■ **INSTRUCTION**: Find the line holding "r Saxony) to" in the entries below. Give it again exactly, along with every line after it up to and including the line holding "In the first pilot project of its".

■ **DATA FOR THIS EXERCISE**:

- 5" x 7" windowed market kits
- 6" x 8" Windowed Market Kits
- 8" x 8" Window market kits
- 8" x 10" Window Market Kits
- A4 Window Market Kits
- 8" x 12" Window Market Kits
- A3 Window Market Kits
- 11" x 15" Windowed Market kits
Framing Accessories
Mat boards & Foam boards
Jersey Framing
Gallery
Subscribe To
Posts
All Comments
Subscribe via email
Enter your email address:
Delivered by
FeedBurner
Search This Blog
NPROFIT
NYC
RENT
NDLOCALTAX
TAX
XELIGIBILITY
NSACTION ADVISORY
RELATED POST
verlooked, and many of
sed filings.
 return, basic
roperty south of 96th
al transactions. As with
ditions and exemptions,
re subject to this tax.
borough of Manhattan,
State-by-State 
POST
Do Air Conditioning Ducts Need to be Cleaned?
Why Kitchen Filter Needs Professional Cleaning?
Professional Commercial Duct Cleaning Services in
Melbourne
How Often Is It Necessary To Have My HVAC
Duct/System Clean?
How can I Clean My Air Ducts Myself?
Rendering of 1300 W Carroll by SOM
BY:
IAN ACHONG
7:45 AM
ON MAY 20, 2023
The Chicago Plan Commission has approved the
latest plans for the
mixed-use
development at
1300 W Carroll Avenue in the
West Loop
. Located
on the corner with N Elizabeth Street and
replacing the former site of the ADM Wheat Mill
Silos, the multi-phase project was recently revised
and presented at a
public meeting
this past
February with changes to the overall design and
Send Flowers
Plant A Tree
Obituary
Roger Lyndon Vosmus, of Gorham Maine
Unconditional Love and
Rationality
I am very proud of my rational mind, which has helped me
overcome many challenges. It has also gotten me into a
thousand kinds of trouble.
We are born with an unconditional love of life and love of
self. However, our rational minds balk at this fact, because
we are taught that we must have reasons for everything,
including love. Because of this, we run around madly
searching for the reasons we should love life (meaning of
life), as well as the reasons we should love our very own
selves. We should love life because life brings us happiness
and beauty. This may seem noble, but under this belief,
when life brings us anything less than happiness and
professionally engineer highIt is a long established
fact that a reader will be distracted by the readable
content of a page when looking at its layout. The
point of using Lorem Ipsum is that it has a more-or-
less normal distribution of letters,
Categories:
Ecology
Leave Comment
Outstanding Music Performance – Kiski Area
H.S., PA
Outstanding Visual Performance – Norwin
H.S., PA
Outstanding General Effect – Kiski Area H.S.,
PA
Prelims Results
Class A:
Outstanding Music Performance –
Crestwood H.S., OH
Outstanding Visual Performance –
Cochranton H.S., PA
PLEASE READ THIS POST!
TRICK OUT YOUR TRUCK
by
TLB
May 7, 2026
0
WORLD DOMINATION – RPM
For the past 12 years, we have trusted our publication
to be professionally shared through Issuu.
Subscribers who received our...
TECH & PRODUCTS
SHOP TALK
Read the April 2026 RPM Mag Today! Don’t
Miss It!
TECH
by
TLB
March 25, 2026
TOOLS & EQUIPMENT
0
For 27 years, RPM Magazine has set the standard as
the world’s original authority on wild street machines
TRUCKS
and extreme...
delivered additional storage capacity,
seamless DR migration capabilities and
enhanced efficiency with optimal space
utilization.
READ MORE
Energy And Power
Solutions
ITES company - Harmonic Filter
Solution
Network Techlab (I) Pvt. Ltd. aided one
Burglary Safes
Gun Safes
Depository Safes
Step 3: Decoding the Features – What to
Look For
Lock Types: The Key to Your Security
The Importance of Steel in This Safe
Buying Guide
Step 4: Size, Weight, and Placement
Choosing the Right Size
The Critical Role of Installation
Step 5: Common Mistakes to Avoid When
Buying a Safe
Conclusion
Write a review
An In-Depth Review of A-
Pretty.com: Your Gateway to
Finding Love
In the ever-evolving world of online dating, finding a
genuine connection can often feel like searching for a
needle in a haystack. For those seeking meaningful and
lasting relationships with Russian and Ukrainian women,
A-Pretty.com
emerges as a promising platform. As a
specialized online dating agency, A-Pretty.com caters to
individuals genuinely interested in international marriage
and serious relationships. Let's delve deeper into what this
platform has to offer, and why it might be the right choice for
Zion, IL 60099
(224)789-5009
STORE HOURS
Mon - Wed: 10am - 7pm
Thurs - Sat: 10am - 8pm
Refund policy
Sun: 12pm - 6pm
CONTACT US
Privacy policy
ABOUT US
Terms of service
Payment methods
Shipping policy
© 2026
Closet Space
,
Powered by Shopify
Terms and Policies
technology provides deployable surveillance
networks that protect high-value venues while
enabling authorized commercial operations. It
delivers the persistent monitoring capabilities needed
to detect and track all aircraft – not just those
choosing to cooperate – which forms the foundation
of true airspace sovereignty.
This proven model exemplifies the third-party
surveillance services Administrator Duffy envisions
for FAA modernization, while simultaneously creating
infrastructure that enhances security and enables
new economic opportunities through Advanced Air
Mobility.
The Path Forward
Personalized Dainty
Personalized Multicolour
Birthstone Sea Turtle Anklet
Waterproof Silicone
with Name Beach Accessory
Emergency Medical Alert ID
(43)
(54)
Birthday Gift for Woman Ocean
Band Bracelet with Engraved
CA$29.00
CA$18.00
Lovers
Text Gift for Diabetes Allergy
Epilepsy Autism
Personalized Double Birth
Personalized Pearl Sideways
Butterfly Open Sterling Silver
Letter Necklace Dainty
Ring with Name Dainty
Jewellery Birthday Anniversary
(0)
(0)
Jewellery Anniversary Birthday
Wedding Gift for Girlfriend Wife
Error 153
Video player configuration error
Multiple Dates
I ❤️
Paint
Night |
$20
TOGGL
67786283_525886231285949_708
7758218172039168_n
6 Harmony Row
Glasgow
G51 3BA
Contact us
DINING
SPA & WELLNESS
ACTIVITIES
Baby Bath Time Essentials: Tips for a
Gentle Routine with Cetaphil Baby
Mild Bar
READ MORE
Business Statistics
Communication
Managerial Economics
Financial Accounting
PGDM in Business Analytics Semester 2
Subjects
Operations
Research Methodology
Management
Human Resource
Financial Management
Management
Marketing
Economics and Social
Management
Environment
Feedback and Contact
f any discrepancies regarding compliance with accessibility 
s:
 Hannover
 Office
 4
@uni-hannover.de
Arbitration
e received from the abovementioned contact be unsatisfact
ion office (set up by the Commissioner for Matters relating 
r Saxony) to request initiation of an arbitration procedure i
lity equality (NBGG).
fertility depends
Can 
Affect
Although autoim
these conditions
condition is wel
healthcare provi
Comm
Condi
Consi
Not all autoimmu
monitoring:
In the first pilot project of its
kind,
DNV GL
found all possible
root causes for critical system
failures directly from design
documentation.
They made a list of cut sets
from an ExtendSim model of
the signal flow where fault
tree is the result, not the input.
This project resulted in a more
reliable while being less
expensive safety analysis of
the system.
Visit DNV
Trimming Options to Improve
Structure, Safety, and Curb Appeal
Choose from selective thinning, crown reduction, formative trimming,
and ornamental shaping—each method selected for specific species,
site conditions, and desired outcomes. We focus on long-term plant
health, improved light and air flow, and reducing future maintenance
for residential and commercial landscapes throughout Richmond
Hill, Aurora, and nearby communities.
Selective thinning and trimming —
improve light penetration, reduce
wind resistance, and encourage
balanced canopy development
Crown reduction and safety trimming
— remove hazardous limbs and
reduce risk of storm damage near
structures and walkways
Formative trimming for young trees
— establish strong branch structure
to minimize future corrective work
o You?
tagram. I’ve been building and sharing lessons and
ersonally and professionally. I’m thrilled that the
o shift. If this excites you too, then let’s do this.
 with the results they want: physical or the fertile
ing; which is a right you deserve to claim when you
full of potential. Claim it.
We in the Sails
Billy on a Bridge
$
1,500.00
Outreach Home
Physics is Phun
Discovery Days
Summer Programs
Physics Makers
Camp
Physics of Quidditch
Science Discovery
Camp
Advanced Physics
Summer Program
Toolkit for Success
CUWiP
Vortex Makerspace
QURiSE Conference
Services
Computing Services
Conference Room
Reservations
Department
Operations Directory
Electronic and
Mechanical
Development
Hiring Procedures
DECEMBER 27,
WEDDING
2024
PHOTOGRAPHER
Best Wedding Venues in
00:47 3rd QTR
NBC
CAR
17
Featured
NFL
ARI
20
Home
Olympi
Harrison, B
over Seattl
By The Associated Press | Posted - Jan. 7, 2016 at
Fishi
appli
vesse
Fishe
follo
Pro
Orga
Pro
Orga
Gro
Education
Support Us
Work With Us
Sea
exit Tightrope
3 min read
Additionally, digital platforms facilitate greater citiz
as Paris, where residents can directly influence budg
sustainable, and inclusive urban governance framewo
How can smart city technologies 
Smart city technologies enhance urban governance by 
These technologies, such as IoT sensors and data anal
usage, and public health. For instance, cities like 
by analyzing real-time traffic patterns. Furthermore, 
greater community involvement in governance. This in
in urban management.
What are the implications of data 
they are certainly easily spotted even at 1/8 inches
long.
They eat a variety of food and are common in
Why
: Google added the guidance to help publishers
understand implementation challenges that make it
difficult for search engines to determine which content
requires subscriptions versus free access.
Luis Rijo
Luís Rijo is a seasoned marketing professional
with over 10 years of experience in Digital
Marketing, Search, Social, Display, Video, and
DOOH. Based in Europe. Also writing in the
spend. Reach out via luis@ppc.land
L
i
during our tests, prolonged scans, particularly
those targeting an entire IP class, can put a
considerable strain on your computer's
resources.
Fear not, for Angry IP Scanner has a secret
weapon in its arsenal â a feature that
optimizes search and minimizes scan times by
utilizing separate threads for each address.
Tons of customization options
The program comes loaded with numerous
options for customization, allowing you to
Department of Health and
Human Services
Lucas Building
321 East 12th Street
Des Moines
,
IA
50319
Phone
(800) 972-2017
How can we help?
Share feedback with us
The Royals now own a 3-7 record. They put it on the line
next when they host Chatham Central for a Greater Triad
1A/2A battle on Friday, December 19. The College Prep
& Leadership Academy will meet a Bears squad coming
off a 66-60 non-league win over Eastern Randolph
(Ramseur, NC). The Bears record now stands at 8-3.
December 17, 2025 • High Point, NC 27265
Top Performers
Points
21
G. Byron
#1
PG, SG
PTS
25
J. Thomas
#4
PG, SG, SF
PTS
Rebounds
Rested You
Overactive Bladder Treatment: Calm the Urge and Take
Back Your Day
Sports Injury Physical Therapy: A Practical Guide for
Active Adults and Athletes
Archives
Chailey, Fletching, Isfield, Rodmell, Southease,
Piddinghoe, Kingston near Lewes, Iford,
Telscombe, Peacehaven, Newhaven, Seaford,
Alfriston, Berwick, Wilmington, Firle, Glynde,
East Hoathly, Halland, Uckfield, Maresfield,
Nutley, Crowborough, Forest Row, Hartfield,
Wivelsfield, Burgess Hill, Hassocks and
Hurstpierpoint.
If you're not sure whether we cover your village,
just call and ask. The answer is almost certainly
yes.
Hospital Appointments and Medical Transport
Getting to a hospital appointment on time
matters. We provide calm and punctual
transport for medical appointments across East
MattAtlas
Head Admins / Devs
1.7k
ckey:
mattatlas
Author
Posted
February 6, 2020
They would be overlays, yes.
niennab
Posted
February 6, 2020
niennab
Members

■ **EXERCISE ANSWER**:
r Saxony) to request initiation of an arbitration procedure i
lity equality (NBGG).
fertility depends
Can 
Affect
Although autoim
these conditions
condition is wel
healthcare provi
Comm
Condi
Consi
Not all autoimmu
monitoring:
In the first pilot project of its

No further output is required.